GENEACT.ITY (Converted)
Professor Andrew McMahon
Harvard
Found your article on "hedgehog molecules" (Harvard Magazine, March-April 1999, p.18)
both instructive and highly interesting. I'm a non-biologist, but was pre-med until
discovering the fascinations of diplomacy -- so I learned some of the rudiments and
have carried on an arms-length interest in things biological. I have an MD nephew
and MD son-in law and am a life-long friend of an NIH cancer researcher who has also
taught molecular biology at med schools. I tried this idea out on my NIH friend,
but he said it was too far out of his field and to try it on someone else. So here goes:
Something triggers gene activity at certain critical points in the development of
an embryo. At somel threshold, the blastula folds inwards and forms the vertebral
crease -- or whatever.

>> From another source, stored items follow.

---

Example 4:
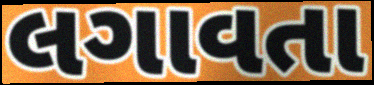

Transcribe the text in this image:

લગાવતા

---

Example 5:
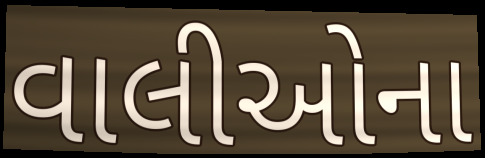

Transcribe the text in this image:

વાલીઓના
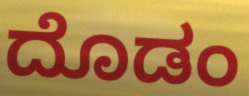
ದೊಡಂ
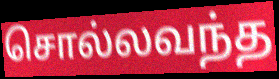
சொல்லவந்த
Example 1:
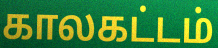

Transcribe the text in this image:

காலகட்டம்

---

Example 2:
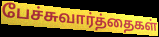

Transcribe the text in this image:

பேச்சுவார்த்தைகள்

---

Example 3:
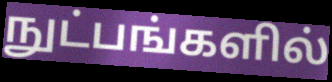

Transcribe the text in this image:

நுட்பங்களில்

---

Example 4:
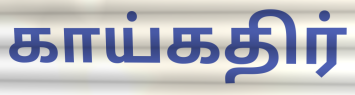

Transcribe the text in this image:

காய்கதிர்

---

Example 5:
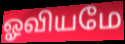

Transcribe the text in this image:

ஓவியமே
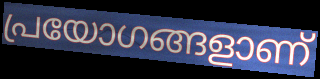
പ്രയോഗങ്ങളാണ്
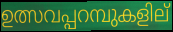
ഉത്സവപ്പറമ്പുകളില്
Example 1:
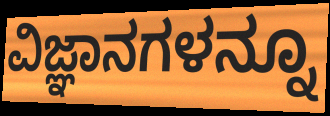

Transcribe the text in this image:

ವಿಜ್ಞಾನಗಳನ್ನೂ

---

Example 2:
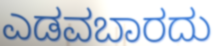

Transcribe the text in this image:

ಎಡವಬಾರದು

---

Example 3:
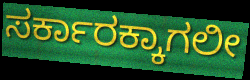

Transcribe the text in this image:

ಸರ್ಕಾರಕ್ಕಾಗಲೀ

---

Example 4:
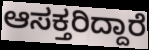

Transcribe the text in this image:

ಆಸಕ್ತರಿದ್ದಾರೆ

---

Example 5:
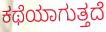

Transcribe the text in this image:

ಕಥೆಯಾಗುತ್ತದೆ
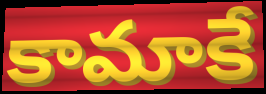
కామాకే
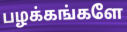
பழக்கங்களே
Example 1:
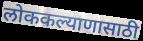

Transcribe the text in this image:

लोककल्याणासाठी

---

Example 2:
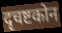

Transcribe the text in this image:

दृचष्टकोन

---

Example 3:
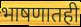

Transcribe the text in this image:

भाषणातही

Then at another critical phase, we start getting a cranial
bud, then arm and leg buds.
I've pondered and pondered what can trigger activation of these genes in proper sequence.

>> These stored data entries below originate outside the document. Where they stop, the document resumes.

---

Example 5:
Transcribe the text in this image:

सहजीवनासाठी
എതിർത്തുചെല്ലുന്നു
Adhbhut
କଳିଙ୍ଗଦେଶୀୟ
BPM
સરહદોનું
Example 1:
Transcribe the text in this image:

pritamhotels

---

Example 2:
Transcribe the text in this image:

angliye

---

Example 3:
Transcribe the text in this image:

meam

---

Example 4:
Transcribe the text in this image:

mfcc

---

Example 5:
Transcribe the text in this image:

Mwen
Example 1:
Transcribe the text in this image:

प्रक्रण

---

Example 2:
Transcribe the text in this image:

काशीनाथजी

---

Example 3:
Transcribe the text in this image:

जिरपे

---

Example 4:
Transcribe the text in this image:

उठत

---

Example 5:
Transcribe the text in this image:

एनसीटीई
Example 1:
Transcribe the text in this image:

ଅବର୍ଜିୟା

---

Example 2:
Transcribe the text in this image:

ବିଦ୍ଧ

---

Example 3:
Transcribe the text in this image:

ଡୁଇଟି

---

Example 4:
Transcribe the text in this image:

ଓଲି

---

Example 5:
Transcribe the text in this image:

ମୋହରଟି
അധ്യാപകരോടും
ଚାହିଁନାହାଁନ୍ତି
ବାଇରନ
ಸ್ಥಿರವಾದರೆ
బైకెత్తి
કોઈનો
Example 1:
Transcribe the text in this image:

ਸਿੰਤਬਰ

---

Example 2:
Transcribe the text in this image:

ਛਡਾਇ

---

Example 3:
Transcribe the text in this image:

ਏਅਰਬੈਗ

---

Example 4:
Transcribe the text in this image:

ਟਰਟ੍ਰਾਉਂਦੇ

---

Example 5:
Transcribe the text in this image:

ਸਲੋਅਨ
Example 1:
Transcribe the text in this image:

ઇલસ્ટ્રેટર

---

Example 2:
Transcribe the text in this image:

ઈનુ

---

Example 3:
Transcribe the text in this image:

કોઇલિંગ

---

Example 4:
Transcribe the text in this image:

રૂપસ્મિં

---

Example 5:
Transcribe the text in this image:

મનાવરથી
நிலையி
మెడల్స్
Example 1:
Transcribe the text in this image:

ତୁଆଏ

Seems to me -- and this is my proposal to you, someone who's clearly in the mainstream
of research in this area -- that one possibility is the build-up of metabolic bi-product, initially in the cells of the blastula, and later in the fetal sac.
Could it be that when the concentration of cellular bi-product reaches a certain
pH, or the concentration of a given chemical approaches a certain "critical mass",
that this triggers the next stage of gene activity. Indeed, that false signals, or false
responses, or bio-cellular setback at such critical stages, results in malformation
of the fetus by short-circuiting a developmental phase or reinitiating a previous
phase. In such cases, the result is usually spontaneous abortion, but depending on circumstances,
may result in the birth of a monster.
What do you think? The idea might be worth some laboratory experimentation. It may
even yield some surprising insights into gene activity.